Convém registrar também o alcance do documento. A resposta à consulta é uma manifestação dirigida ao contribuinte que formulou a pergunta. Ela não tem força de lei nem obriga os demais contribuintes. Serve, contudo, como indicação bastante clara de como a fiscalização pretende agir. Ademais, a própria resposta ressalva o direito da Administração de discordar do valor declarado e buscar o valor de mercado do bem transmitido, na forma do artigo 14, § 1º, combinado com o artigo 11 da lei estadual.

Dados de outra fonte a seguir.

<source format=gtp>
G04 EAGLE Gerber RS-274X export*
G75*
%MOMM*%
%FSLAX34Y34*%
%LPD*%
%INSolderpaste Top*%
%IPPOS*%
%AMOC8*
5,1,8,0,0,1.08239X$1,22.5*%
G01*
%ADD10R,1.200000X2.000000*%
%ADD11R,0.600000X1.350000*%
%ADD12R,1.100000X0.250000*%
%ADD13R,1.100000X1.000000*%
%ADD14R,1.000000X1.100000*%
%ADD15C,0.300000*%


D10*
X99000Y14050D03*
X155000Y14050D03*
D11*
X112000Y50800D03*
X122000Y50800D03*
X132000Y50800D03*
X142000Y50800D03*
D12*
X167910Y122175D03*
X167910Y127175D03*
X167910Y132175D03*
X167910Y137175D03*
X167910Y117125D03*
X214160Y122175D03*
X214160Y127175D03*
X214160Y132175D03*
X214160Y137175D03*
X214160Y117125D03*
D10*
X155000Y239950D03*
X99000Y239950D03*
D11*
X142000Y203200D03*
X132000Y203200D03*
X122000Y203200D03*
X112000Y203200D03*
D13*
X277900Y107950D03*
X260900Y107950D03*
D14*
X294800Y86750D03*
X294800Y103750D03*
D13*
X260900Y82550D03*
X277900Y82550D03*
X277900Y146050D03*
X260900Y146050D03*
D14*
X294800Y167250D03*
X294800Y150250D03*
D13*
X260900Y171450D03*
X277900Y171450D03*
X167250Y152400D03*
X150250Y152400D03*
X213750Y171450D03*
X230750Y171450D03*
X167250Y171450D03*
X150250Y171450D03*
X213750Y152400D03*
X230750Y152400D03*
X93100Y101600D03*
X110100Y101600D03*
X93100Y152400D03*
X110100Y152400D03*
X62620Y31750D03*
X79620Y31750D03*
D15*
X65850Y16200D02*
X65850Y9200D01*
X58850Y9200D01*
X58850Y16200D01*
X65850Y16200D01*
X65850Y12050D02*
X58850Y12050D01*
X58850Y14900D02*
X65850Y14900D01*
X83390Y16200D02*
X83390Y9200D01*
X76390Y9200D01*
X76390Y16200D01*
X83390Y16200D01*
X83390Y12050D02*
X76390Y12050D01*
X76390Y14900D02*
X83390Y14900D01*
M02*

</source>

No Judiciário, o cenário é outro. O Tribunal de Justiça de São Paulo vem decidindo de forma reiterada que, nas hipóteses abrangidas pelo artigo 14, § 3º, da Lei n.º 10.705/2000, o valor patrimonial contábil pode ser adotado como base de cálculo do ITCMD na transmissão de quotas. Essa orientação se apoia também na Portaria CAT n.º 15/2003. Há decisões nesse sentido proferidas já em 2026, portanto posteriores à Lei Complementar n.º 227/2026.
Contudo, é crucial ter clareza sobre os limites dessa jurisprudência: ela protege o critério legal de apuração, mas não oferece imunidade à fiscalização. Os mesmos precedentes reconhecem que, discordando do valor declarado, a Fazenda pode instaurar procedimento de arbitramento, na forma do artigo 148 do Código Tributário Nacional. Essa prerrogativa foi reafirmada pelo Superior Tribunal de Justiça no Tema Repetitivo n.º 1.371, desde que as informações prestadas pelo contribuinte se mostrem omissas ou não mereçam fé e sejam observados o contraditório e a ampla defesa. É importante notar que os tribunais não têm amparado estruturas societárias montadas artificialmente com o único propósito de reduzir o imposto.

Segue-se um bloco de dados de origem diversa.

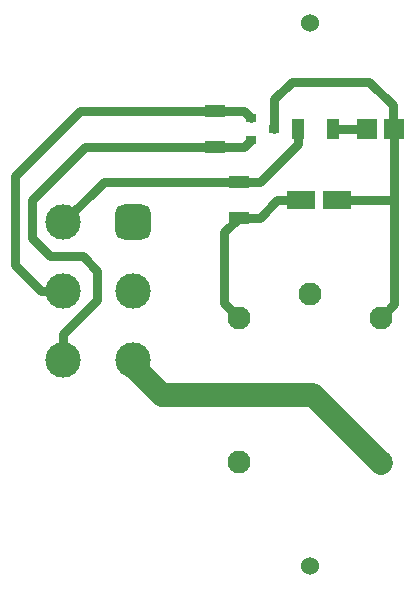
<source format=gtl>
G04*
G04 #@! TF.GenerationSoftware,Altium Limited,Altium Designer,18.1.9 (240)*
G04*
G04 Layer_Physical_Order=1*
G04 Layer_Color=255*
%FSLAX25Y25*%
%MOIN*%
G70*
G01*
G75*
%ADD13R,0.03543X0.03150*%
%ADD14R,0.07087X0.04134*%
%ADD15R,0.06693X0.06890*%
%ADD16R,0.04134X0.07087*%
%ADD17R,0.09449X0.06102*%
%ADD27C,0.07874*%
%ADD28C,0.03150*%
%ADD29C,0.07677*%
%ADD30C,0.11811*%
G04:AMPARAMS|DCode=31|XSize=118.11mil|YSize=118.11mil|CornerRadius=29.53mil|HoleSize=0mil|Usage=FLASHONLY|Rotation=90.000|XOffset=0mil|YOffset=0mil|HoleType=Round|Shape=RoundedRectangle|*
%AMROUNDEDRECTD31*
21,1,0.11811,0.05906,0,0,90.0*
21,1,0.05906,0.11811,0,0,90.0*
1,1,0.05906,0.02953,0.02953*
1,1,0.05906,0.02953,-0.02953*
1,1,0.05906,-0.02953,-0.02953*
1,1,0.05906,-0.02953,0.02953*
%
%ADD31ROUNDEDRECTD31*%
%ADD32C,0.06000*%
D13*
X216535Y200591D02*
D03*
Y193110D02*
D03*
X224410Y196850D02*
D03*
D14*
X204724Y190945D02*
D03*
Y202756D02*
D03*
X212598Y179134D02*
D03*
Y167323D02*
D03*
D15*
X264370Y196850D02*
D03*
X255315D02*
D03*
D16*
X232283D02*
D03*
X244094D02*
D03*
D17*
X233169Y173228D02*
D03*
X245177D02*
D03*
D27*
X237205Y108268D02*
X259842Y85630D01*
X176358Y118917D02*
X187008Y108268D01*
X237205D01*
D28*
X214370Y202756D02*
X216535Y200591D01*
X204724Y202756D02*
X214370D01*
X204724Y190945D02*
X204724Y190945D01*
X161417Y190945D02*
X204724D01*
X143701Y173228D02*
X161417Y190945D01*
X167520Y179134D02*
X212598D01*
X154095Y165709D02*
X167520Y179134D01*
X159449Y202756D02*
X204724D01*
X137795Y181102D02*
X159449Y202756D01*
X137795Y151575D02*
Y181102D01*
Y151575D02*
X146653Y142717D01*
X143701Y160433D02*
Y173228D01*
Y160433D02*
X149606Y154528D01*
X146653Y142717D02*
X154095D01*
X149606Y154528D02*
X160433D01*
X165354Y149606D01*
Y139764D02*
Y149606D01*
X154095Y128504D02*
X165354Y139764D01*
X154095Y119724D02*
Y128504D01*
X214370Y190945D02*
X216535Y193110D01*
X204724Y190945D02*
X214370D01*
X264370Y138386D02*
Y196850D01*
X263779D02*
Y204724D01*
X255906Y212598D02*
X263779Y204724D01*
X230315Y212598D02*
X255906D01*
X224410Y206693D02*
X230315Y212598D01*
X224410Y196850D02*
Y206693D01*
X207677Y138779D02*
X212598Y133858D01*
X207677Y138779D02*
Y162402D01*
X212598Y167323D01*
X219488D01*
X225394Y173228D01*
X230217D01*
X242224D02*
X263779D01*
X259842Y133858D02*
X264370Y138386D01*
X244094Y196850D02*
X254921D01*
X232283Y191929D02*
Y196850D01*
X219488Y179134D02*
X232283Y191929D01*
X212598Y179134D02*
X219488D01*
D29*
X236221Y141732D02*
D03*
X212598Y133858D02*
D03*
Y85827D02*
D03*
X259842D02*
D03*
Y133858D02*
D03*
D30*
X154095Y165709D02*
D03*
X177165Y119724D02*
D03*
Y142717D02*
D03*
X154095D02*
D03*
Y119724D02*
D03*
D31*
X177165Y165709D02*
D03*
D32*
X236221Y232283D02*
D03*
Y51181D02*
D03*
M02*

</source>
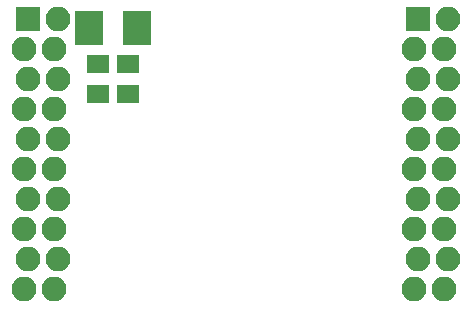
<source format=gbs>
G04 #@! TF.GenerationSoftware,KiCad,Pcbnew,no-vcs-found-08c4a0b~58~ubuntu16.04.1*
G04 #@! TF.CreationDate,2017-08-29T22:54:34+03:00*
G04 #@! TF.ProjectId,Bitsoko-ESP32-module-v2,426974736F6B6F2D45535033322D6D6F,1*
G04 #@! TF.SameCoordinates,Original
G04 #@! TF.FileFunction,Soldermask,Bot*
G04 #@! TF.FilePolarity,Negative*
%FSLAX46Y46*%
G04 Gerber Fmt 4.6, Leading zero omitted, Abs format (unit mm)*
G04 Created by KiCad (PCBNEW no-vcs-found-08c4a0b~58~ubuntu16.04.1) date Tue Aug 29 22:54:34 2017*
%MOMM*%
%LPD*%
G01*
G04 APERTURE LIST*
%ADD10R,1.900000X1.650000*%
%ADD11R,2.400000X2.900000*%
%ADD12O,2.100000X2.100000*%
%ADD13R,2.100000X2.100000*%
G04 APERTURE END LIST*
D10*
X130536000Y-85090000D03*
X128036000Y-85090000D03*
X128036000Y-82550000D03*
X130536000Y-82550000D03*
D11*
X127286000Y-79502000D03*
X131286000Y-79502000D03*
D12*
X124256800Y-101600000D03*
X121716800Y-101600000D03*
X124663200Y-99060000D03*
X122123200Y-99060000D03*
X124256800Y-96520000D03*
X121716800Y-96520000D03*
X124663200Y-93980000D03*
X122123200Y-93980000D03*
X124256800Y-91440000D03*
X121716800Y-91440000D03*
X124663200Y-88900000D03*
X122123200Y-88900000D03*
X124256800Y-86360000D03*
X121716800Y-86360000D03*
X124663200Y-83820000D03*
X122123200Y-83820000D03*
X124256800Y-81280000D03*
X121716800Y-81280000D03*
X124663200Y-78740000D03*
D13*
X122123200Y-78740000D03*
X155143200Y-78740000D03*
D12*
X157683200Y-78740000D03*
X154736800Y-81280000D03*
X157276800Y-81280000D03*
X155143200Y-83820000D03*
X157683200Y-83820000D03*
X154736800Y-86360000D03*
X157276800Y-86360000D03*
X155143200Y-88900000D03*
X157683200Y-88900000D03*
X154736800Y-91440000D03*
X157276800Y-91440000D03*
X155143200Y-93980000D03*
X157683200Y-93980000D03*
X154736800Y-96520000D03*
X157276800Y-96520000D03*
X155143200Y-99060000D03*
X157683200Y-99060000D03*
X154736800Y-101600000D03*
X157276800Y-101600000D03*
M02*

</source>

A consulta trata ainda de uma situação que alcança um número expressivo de famílias. O contribuinte havia aprovado, em dezembro de 2025, a distribuição de lucros e dividendos acumulados em razão da Lei n.º 15.270/2025, transferindo do patrimônio líquido para o passivo os valores devidos aos sócios. A pergunta efetivamente formulada era se a base de cálculo do ITCMD deveria considerar o patrimônio líquido com ou sem esses valores. A Secretaria não respondeu, por entender que a análise de demonstrações contábeis foge à competência do órgão consultivo.
Nosso entendimento é o de que a obrigação para com os sócios, sendo real e exigível, reduz o valor da participação em qualquer metodologia consistente de avaliação. A ausência de confirmação expressa do Fisco, porém, desloca a questão para o terreno probatório: a deliberação societária e seus reflexos contábeis precisam estar solidamente documentados antes da formalização da doação.
É daí que decorre a orientação prática. Quem tem doação de quotas em vista deve organizar o suporte da operação com antecedência, reunindo o balanço levantado na data do ato, a memória de cálculo do valor patrimonial, a comprovação de que as quotas não foram negociadas no período legal e, conforme o perfil da sociedade, laudo de avaliação apto a sustentar tecnicamente o valor declarado. Deve, igualmente, mensurar em números a diferença entre o critério contábil e o critério pretendido pela Secretaria, de modo a dimensionar a contingência com objetividade. E, quando essa diferença for economicamente relevante, avaliar a conveniência de medida judicial preventiva.
A disciplina paulista continua a mesma, e a jurisprudência estadual segue majoritariamente favorável ao contribuinte. O que não continua indefinidamente é a janela em que ela se aplica sem disputa. Entre recolher o imposto pelo critério que a lei ainda assegura e ser surpreendido por uma notificação de lançamento futuro, a diferença reside na documentação produzida previamente à doação; e não depois dela, quando o custo pode ser significativamente maior.